Task inputs:
== Segment start ==

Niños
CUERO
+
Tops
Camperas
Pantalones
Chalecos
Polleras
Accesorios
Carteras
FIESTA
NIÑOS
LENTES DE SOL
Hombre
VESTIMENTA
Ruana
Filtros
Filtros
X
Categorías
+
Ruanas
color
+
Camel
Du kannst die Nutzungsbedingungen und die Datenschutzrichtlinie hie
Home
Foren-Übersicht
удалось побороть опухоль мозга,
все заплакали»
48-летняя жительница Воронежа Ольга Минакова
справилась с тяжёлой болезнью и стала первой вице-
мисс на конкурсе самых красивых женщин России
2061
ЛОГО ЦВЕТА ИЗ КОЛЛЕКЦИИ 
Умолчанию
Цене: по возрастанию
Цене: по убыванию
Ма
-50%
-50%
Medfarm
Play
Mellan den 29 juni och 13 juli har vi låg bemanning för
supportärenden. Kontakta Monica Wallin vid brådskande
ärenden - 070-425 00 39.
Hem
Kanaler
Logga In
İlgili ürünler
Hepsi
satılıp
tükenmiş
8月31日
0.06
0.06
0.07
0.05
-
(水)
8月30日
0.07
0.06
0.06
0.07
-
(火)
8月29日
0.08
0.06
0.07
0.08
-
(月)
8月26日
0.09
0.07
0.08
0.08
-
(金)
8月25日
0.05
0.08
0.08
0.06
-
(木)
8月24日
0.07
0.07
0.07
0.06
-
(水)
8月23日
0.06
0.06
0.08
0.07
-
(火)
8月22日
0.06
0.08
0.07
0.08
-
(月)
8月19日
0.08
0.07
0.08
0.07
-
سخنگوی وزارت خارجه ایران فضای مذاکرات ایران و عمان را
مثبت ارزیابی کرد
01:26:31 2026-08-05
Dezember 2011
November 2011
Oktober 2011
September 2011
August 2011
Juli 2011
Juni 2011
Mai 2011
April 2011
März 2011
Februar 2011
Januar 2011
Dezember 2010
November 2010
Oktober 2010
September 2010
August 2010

== Segment end ==
== Segment start ==

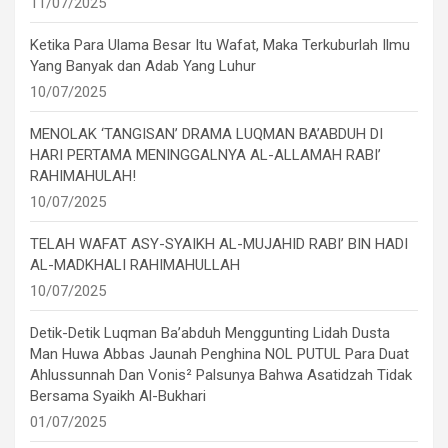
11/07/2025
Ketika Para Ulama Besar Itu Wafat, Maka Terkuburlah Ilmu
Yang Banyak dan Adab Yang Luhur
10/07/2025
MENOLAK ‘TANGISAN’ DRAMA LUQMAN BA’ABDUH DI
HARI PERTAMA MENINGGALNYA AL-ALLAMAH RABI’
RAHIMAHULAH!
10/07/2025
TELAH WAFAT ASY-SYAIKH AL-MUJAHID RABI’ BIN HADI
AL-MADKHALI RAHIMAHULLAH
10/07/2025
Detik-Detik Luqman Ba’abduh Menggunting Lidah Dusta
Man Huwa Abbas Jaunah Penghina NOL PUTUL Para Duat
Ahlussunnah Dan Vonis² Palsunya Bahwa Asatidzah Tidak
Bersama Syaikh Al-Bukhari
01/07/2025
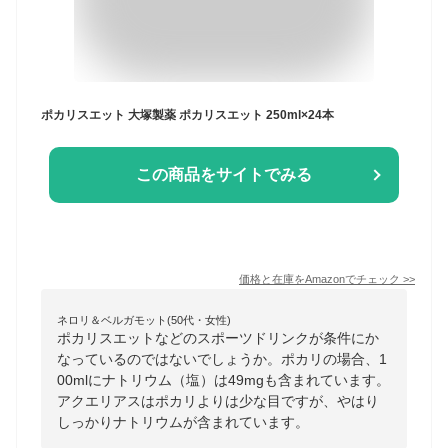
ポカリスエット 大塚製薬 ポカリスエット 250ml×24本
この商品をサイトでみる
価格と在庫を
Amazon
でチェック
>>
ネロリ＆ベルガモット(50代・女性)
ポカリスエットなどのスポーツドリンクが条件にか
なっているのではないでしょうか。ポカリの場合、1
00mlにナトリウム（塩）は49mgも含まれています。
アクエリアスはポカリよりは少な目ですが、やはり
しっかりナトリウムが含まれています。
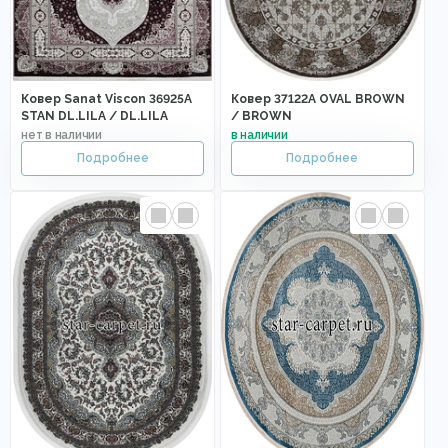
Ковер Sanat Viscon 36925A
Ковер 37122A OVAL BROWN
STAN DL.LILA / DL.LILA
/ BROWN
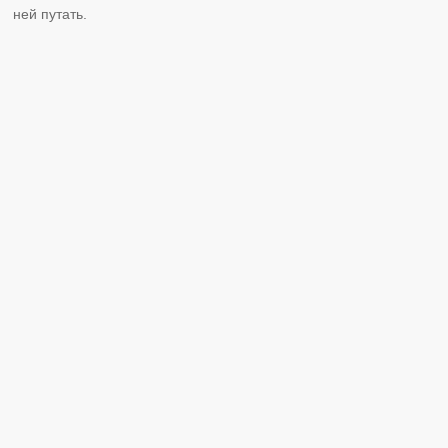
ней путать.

== Segment end ==

Return each line of the material in which the string "Para" can be found.

Ketika Para Ulama Besar Itu Wafat, Maka Terkuburlah Ilmu
Man Huwa Abbas Jaunah Penghina NOL PUTUL Para Duat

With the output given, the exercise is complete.